* [Aim of the task]: Filter the entries, keeping every line with the word "Right".

%%

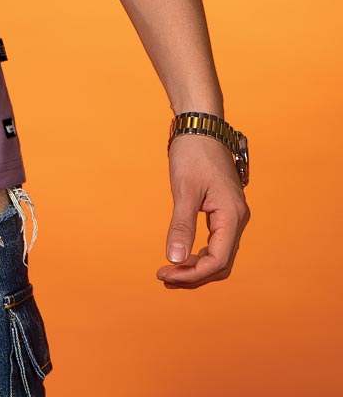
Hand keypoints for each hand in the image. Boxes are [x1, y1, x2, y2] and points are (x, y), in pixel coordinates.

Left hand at [156, 132, 249, 286]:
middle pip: (221, 262)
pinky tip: (181, 253)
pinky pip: (215, 240)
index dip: (193, 273)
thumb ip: (181, 226)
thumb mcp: (184, 190)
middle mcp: (237, 219)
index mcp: (232, 216)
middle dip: (194, 273)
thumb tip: (174, 259)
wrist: (200, 125)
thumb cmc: (193, 154)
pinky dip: (198, 251)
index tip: (166, 275)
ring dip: (196, 265)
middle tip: (164, 277)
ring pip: (219, 253)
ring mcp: (231, 215)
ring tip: (169, 270)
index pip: (218, 260)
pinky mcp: (223, 209)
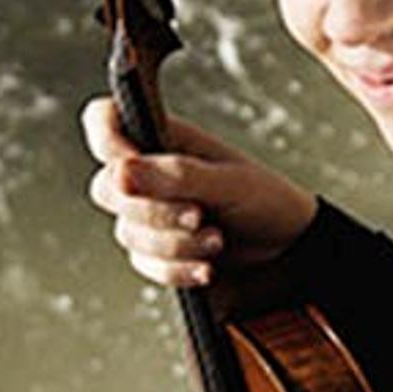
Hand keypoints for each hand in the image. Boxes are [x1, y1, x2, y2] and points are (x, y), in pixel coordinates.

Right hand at [81, 97, 317, 288]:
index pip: (104, 121)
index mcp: (162, 138)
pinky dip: (176, 270)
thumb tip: (120, 173)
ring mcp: (148, 215)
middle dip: (154, 211)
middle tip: (199, 214)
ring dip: (174, 244)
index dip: (105, 138)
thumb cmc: (264, 200)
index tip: (130, 164)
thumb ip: (176, 175)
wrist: (288, 250)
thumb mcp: (229, 182)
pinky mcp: (155, 253)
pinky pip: (144, 265)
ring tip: (217, 239)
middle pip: (107, 189)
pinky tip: (208, 268)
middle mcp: (147, 175)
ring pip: (127, 234)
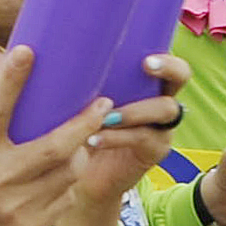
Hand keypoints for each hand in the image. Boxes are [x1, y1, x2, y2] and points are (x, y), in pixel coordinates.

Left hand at [71, 53, 187, 210]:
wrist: (79, 174)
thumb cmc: (77, 127)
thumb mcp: (76, 99)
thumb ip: (75, 78)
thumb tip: (45, 51)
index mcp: (142, 80)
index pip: (163, 57)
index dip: (164, 56)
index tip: (146, 58)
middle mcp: (158, 98)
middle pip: (180, 75)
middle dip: (168, 68)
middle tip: (146, 66)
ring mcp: (161, 124)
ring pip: (165, 108)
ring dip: (134, 110)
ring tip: (105, 118)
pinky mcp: (155, 149)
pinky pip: (144, 137)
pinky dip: (118, 137)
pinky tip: (94, 140)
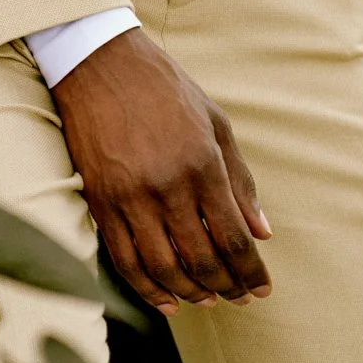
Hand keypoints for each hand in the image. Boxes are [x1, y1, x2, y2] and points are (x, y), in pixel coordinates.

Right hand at [49, 28, 271, 315]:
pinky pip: (124, 260)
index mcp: (202, 163)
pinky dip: (147, 288)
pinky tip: (165, 299)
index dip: (251, 271)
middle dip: (226, 287)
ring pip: (164, 268)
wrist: (100, 62)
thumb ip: (239, 179)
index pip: (233, 237)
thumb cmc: (164, 88)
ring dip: (190, 293)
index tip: (261, 289)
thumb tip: (262, 232)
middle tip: (238, 298)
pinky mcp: (100, 201)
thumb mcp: (215, 121)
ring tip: (206, 300)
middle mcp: (168, 185)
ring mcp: (130, 196)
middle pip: (202, 260)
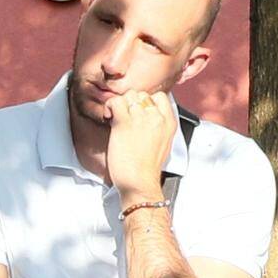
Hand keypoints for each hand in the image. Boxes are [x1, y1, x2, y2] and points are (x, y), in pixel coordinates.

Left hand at [102, 85, 179, 208]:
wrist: (140, 183)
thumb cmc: (148, 169)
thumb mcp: (163, 143)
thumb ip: (158, 126)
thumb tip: (147, 116)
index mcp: (169, 122)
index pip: (159, 97)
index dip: (146, 102)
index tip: (138, 112)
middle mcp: (156, 117)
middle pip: (141, 95)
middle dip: (131, 104)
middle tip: (125, 118)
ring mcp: (141, 118)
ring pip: (128, 96)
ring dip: (119, 106)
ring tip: (116, 119)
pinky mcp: (124, 123)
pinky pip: (114, 102)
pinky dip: (108, 107)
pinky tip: (109, 118)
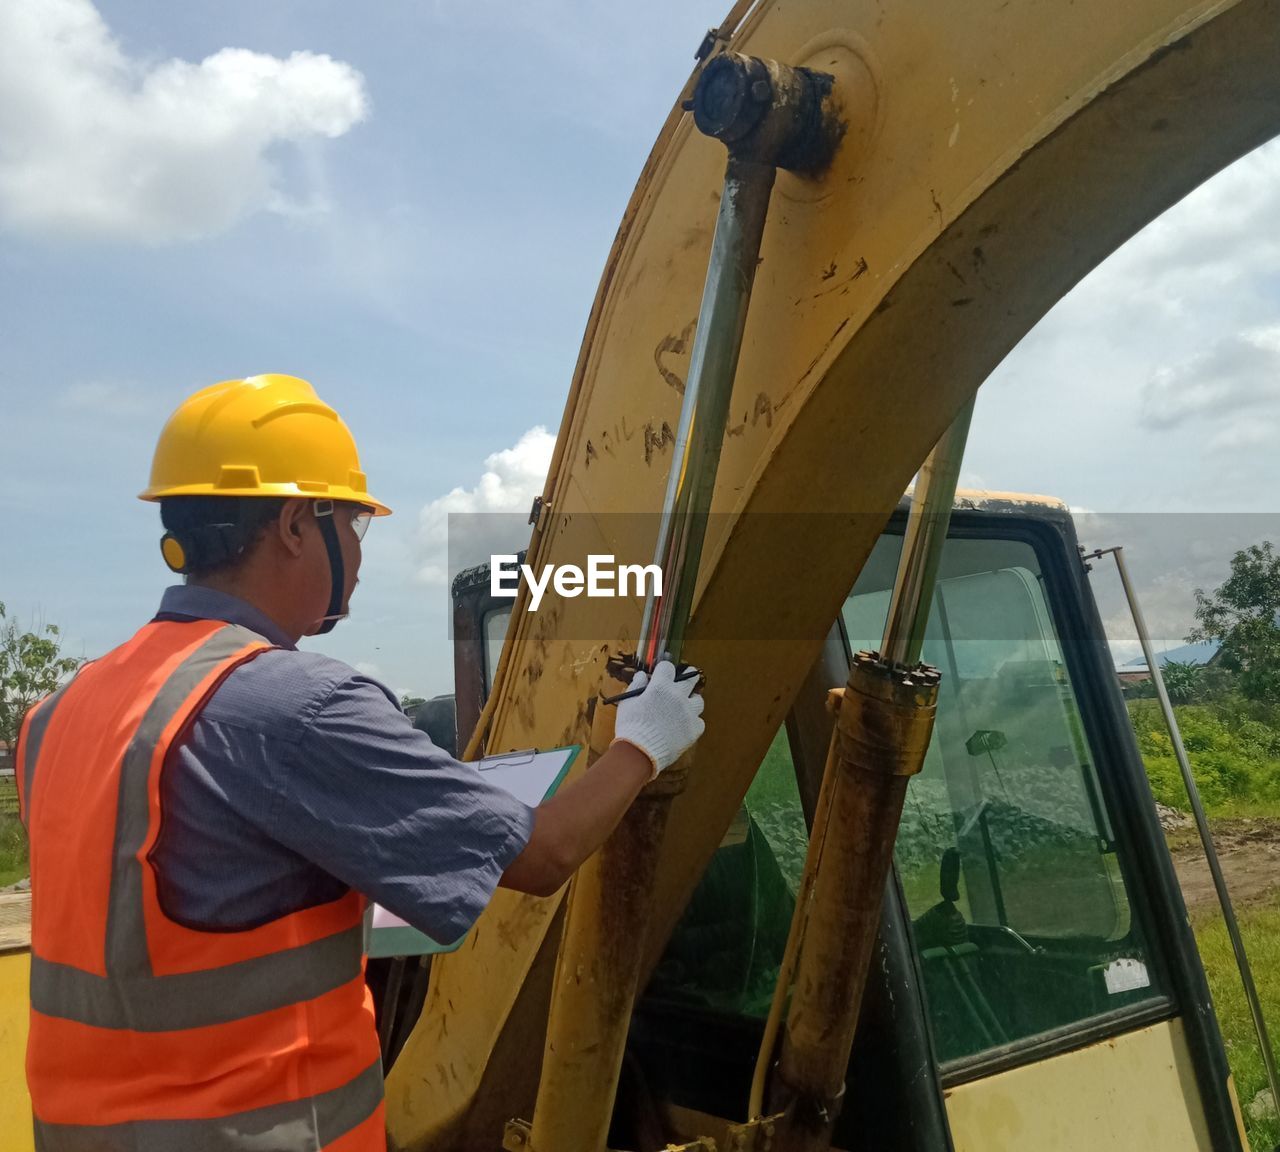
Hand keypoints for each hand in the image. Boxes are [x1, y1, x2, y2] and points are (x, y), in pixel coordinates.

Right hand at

%%

* [Answer space]:
Right hand at [81, 97, 317, 288]:
Right hand at [49, 28, 271, 315]:
Right hand at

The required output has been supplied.